Die EU-Außenbeauftragte Mogherini spricht bei einer Konferenz mit afrikanischen Staaten. (EMMANUEL DUNAND / AFP)
Die EU-Außenbeauftragte Mogherini (EMMANUEL DUNAND / AFP)

Die EU-Kommission plädiert dafür, mit den afrikanischen Ländern langfristig ein umfassendes Freihandelsabkommen zu schließen.

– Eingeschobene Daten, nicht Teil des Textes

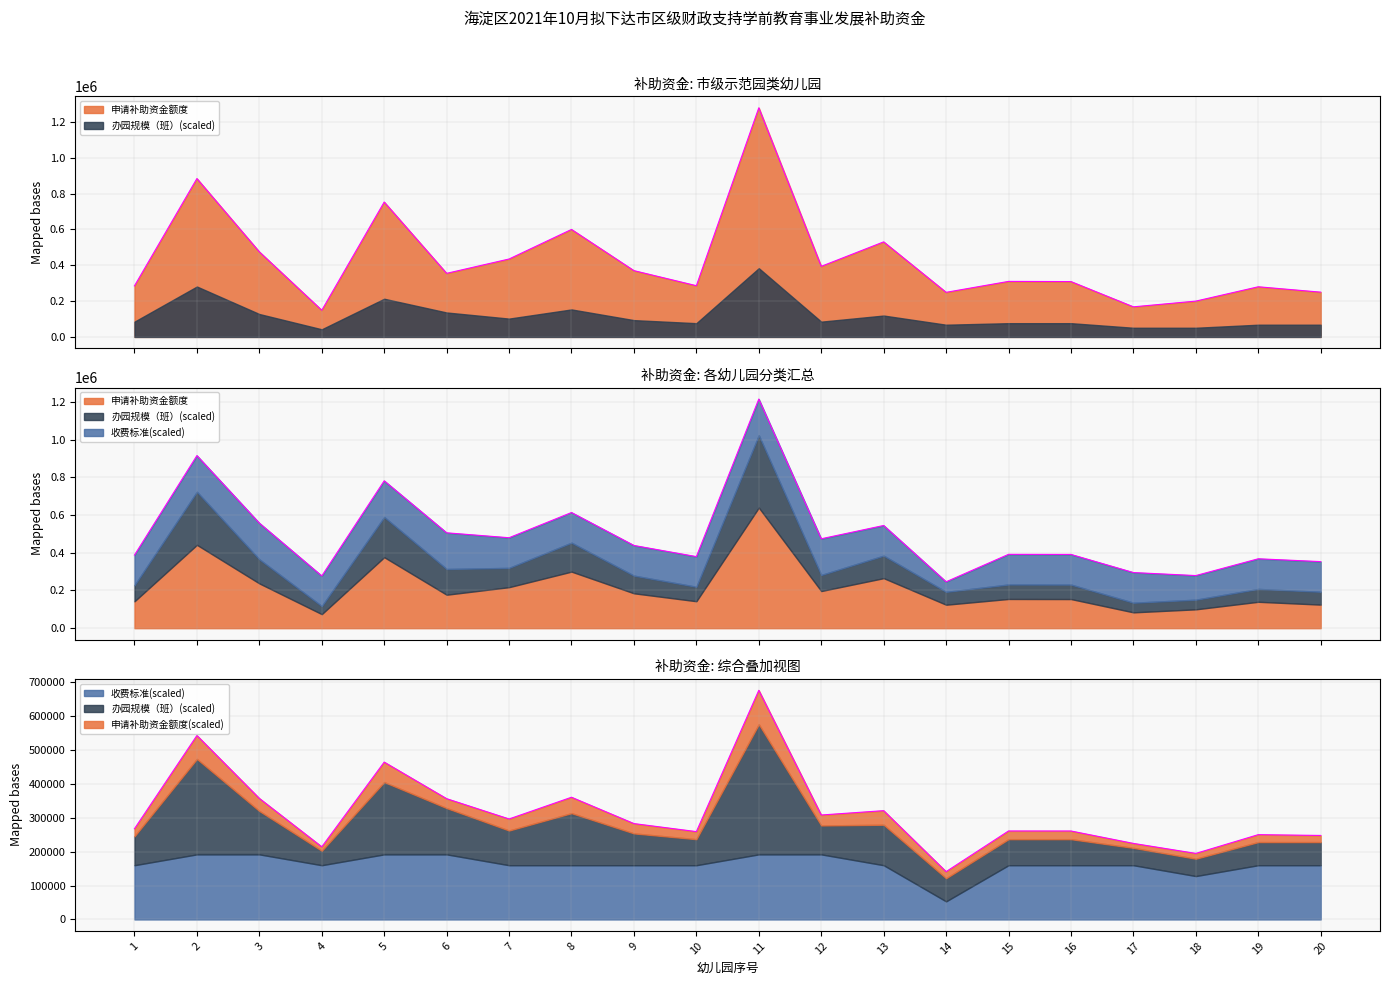

What is the difference between the maximum and minimum values in the 申请补助资金额度 series?

1130000.0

Um den Weg dafür zu ebnen, müsse zunächst die wirtschaftliche Entwicklung in Afrika stärker unterstützt werden, sagte die EU-Außenbeauftragte Mogherini in Brüssel. Man wolle weg von einem Geber- und Nehmer-Verhältnis und hin zu einer Partnerschaft kommen. Den Angaben zufolge ist insbesondere die Förderung privater Investitionen in Afrika vorgesehen. Bis 2020 sollen rund 44 Milliarden Euro bereit gestellt werden.

Kommissionschef Juncker hatte bereits am Mittwoch bei seiner Rede zur Lage der Union vorgeschlagen, die vielen Einzelverträge zwischen afrikanischen Ländern und der EU zu einem einzigen Freihandelsabkommen zu verschmelzen.

Derzeit bestehen Abkommen mit 37 Ländern. Nichtregierungsorganisationen kritisieren, dass die EU afrikanischen Ländern den Handel durch ihre Verträge und spezielle Regeln erschwert.